After the 8th inhalation, the attacks of bronchospasm and severe coughing practically stopped, as did the release of sputum. After the end of the inhalation course of surfactant-BL, the condition improved significantly, spring and autumn exacerbations were absent for 1.5 years.

At the end of September 2012, an exacerbation of asthma occurred. Again there were attacks of bronchospasm and shortness of breath, as well as coughing. After 6 inhalations of 25 mg daily against the background of inhalation of Symbicort, the condition improved significantly, and after a week everything went away. The patient stopped taking Symbicort, there are no exacerbations to date (August 2015). Remission to date has been 2 years 11 months.

To date, the proposed method has successfully treated 7 patients with long-term bronchial asthma attacks, all of them constantly (or during exacerbations) took IHC, β ₂ -denomimetics, four additionally received anti-IgE and antileukotriene drugs. Remission to date without exacerbations was from 7 months. (example 1) up to 3 years in 4 patients, in 3 people exacerbations were noted, which were stopped when performing additional inhalations of surfactant-BL (in two in combination with inhalations of IHS only 1 time per day), and remission they have so far amounted to 10 months. up to 1.5-3 years.

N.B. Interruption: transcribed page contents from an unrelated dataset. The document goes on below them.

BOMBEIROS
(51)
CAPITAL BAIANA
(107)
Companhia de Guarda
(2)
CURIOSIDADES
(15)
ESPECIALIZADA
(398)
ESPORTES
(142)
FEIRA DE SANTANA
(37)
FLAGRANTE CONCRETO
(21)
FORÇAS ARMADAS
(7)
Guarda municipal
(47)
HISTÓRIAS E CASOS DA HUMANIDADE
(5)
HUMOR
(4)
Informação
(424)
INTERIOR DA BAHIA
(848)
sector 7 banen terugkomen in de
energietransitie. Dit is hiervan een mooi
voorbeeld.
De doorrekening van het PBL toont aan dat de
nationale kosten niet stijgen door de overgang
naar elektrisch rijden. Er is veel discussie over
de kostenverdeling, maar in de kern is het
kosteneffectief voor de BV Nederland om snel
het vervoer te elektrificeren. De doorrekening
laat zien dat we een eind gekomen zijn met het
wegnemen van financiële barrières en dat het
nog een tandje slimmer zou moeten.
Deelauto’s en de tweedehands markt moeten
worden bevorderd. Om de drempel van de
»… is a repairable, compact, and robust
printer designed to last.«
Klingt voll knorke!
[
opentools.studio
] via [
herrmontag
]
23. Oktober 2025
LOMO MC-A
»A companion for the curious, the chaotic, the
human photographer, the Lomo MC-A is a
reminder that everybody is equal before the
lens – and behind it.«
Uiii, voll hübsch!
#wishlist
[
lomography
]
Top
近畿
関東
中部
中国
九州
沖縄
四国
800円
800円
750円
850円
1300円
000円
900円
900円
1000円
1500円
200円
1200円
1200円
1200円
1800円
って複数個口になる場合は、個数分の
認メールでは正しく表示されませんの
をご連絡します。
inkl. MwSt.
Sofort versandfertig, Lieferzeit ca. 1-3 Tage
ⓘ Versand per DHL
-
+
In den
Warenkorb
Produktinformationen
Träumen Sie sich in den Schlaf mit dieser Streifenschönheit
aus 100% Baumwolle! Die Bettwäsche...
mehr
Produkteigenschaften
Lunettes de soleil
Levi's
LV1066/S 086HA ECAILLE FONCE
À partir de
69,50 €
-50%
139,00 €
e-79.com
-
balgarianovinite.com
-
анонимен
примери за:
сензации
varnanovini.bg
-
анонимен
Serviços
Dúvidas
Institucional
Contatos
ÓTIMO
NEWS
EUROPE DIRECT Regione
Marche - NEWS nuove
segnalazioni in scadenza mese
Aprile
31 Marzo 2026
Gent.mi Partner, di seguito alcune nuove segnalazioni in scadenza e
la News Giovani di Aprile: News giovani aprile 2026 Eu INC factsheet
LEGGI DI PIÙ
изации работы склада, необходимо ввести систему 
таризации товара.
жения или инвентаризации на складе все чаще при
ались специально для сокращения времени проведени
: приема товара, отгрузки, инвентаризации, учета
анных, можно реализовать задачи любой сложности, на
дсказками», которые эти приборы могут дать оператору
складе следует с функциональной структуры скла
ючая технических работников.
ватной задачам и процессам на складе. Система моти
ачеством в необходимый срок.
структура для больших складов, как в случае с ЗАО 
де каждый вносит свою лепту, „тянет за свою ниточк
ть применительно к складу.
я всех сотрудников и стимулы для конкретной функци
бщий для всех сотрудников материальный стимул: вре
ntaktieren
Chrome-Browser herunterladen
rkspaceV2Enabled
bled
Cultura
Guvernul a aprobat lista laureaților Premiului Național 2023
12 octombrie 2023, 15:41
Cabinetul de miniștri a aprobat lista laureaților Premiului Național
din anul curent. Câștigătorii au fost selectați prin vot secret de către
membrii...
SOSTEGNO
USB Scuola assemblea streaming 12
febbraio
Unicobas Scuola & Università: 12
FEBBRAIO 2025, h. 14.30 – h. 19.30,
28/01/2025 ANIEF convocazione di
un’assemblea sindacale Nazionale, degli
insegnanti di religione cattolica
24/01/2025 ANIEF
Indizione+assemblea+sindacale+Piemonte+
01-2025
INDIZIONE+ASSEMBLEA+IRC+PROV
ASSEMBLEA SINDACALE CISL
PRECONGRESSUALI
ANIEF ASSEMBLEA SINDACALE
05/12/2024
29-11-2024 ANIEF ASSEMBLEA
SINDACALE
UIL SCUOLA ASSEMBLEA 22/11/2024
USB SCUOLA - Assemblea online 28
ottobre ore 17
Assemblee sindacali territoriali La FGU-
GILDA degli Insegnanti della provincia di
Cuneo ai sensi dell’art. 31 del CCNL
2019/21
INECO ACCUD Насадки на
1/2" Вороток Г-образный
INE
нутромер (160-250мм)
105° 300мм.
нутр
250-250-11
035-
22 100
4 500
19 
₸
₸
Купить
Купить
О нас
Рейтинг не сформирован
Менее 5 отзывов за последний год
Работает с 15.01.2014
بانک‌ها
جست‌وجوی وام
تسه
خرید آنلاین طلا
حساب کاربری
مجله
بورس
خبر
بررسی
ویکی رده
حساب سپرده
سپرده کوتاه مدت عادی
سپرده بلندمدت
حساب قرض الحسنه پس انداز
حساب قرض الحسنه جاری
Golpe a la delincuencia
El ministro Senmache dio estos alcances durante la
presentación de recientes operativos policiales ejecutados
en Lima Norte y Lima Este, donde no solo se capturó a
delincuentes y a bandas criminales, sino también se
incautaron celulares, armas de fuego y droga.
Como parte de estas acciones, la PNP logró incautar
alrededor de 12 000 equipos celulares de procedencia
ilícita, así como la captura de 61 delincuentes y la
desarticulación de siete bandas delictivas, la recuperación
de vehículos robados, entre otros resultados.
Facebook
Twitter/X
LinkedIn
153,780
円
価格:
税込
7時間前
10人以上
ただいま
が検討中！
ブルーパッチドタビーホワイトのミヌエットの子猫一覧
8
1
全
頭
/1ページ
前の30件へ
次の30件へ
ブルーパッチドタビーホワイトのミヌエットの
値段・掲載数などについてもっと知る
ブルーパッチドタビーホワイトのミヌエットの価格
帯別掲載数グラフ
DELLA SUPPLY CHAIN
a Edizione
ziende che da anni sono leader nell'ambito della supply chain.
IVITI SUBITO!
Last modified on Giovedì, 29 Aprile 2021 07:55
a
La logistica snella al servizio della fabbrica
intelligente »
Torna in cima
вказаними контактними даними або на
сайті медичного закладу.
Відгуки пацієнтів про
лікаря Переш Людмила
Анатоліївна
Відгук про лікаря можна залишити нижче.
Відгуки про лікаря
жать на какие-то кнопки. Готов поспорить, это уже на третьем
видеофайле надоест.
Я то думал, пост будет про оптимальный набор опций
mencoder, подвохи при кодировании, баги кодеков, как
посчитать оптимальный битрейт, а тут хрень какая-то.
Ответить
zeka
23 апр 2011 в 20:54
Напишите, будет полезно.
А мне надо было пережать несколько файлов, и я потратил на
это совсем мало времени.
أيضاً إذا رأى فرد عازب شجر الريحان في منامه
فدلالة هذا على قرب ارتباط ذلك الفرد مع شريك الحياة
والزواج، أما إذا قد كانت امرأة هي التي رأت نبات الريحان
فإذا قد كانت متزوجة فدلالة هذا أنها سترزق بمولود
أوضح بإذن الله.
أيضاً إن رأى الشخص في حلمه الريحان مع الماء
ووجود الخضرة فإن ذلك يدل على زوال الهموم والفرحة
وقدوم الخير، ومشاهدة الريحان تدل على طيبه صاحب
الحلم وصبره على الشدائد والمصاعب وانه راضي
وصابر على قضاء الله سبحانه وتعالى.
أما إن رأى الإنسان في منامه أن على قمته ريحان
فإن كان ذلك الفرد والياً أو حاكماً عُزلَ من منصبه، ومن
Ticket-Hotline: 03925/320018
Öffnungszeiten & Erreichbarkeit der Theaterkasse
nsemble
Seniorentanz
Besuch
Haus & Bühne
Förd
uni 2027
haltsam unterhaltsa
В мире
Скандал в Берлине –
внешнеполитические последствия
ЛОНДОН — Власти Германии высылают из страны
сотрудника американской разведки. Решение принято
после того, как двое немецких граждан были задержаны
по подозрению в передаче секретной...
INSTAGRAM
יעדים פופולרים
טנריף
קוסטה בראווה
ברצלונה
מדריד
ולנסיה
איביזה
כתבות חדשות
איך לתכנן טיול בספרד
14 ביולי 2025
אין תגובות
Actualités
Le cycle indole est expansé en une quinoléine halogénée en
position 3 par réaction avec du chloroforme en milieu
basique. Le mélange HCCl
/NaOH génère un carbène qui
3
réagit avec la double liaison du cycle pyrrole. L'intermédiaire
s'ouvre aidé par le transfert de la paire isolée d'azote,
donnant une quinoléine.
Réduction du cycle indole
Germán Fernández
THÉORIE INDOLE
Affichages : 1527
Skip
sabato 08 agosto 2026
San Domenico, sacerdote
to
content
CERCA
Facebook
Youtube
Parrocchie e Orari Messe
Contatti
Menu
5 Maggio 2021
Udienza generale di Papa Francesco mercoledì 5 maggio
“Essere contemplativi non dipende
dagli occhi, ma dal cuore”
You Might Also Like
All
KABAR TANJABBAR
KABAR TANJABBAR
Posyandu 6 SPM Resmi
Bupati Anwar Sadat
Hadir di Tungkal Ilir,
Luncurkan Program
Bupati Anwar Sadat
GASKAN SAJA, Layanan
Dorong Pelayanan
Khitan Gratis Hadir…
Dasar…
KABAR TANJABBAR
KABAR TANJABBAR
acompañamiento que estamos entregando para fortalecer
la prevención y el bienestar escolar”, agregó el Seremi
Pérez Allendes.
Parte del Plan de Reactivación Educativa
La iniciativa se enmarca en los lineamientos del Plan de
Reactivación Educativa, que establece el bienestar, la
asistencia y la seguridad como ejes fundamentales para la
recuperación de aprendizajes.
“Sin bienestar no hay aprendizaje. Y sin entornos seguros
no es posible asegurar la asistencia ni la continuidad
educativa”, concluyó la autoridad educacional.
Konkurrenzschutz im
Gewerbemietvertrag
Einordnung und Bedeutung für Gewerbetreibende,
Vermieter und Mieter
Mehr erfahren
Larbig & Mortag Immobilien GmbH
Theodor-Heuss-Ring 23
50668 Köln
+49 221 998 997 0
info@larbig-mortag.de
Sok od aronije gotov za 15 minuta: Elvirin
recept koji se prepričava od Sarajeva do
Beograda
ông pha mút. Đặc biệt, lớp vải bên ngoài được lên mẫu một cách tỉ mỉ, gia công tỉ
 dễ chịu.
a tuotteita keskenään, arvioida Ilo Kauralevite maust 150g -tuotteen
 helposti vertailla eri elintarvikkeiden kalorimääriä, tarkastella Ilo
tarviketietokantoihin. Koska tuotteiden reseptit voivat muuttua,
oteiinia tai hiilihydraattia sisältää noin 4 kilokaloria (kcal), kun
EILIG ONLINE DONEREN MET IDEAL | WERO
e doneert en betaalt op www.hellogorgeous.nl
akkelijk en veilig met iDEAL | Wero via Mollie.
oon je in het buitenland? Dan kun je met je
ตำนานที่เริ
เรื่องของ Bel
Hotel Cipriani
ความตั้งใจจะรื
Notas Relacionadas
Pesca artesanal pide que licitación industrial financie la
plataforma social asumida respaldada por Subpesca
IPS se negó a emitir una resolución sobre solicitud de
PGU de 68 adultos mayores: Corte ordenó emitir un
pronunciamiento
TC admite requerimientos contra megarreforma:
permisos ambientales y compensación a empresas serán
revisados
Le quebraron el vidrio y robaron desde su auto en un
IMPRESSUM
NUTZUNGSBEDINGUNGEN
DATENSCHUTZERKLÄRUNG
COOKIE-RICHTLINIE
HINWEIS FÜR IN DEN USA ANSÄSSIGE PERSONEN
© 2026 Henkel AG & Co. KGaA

All 7 people treated are still in remission and continue to be observed.

The proposed method, in comparison with the known, has a number of significant advantages.

1. Extension of remission up to 3 years to date, while the prototype is not about remission, but only about reducing the number of asthma attacks.

2. A significant reduction in the number of inhaled drugs taken, as well as their quantities - more than half of the treated patients generally refused to take IHC and bronchodilators, a number of patients take them only in the acute stage and, as a rule, no more than 1 time per day, at that time as in the prototype, patients use inhalations of up to five or more drugs several times a day and without a long positive effect.

3. The use of small amounts of surfactant-BL for the course of treatment (from 200 to 500 mg), which is important, given its rather high cost.

The method was developed in LLC “BIOSURF” (Russia) and has been clinically tested to date in 7 patients with a positive result.

Claims (2)

1. A method of treating bronchial asthma with inhaled glucocorticosteroids and bronchodilators, characterized in that not earlier than 30 minutes after taking glucocorticosteroids and bronchodilators, surfactant-BL is additionally administered, which is administered by inhalation daily once a day in an amount of 10-25 mg for administration for 10 -12 days, then 10 mg per day every other day for 3-6 weeks, and in case of exacerbation of the disease, 5-6 inhalations of surfactant-BL 25 mg daily, continuing the use of glucocorticostero if necessary rows and bronchodilators. 2. The method according to p. 1, characterized in that when a positive therapeutic effect is achieved already during inhalation of surfactant-BL, the doses of inhaled glucocorticosteroids and bronchodilators are gradually reduced, until they are completely canceled.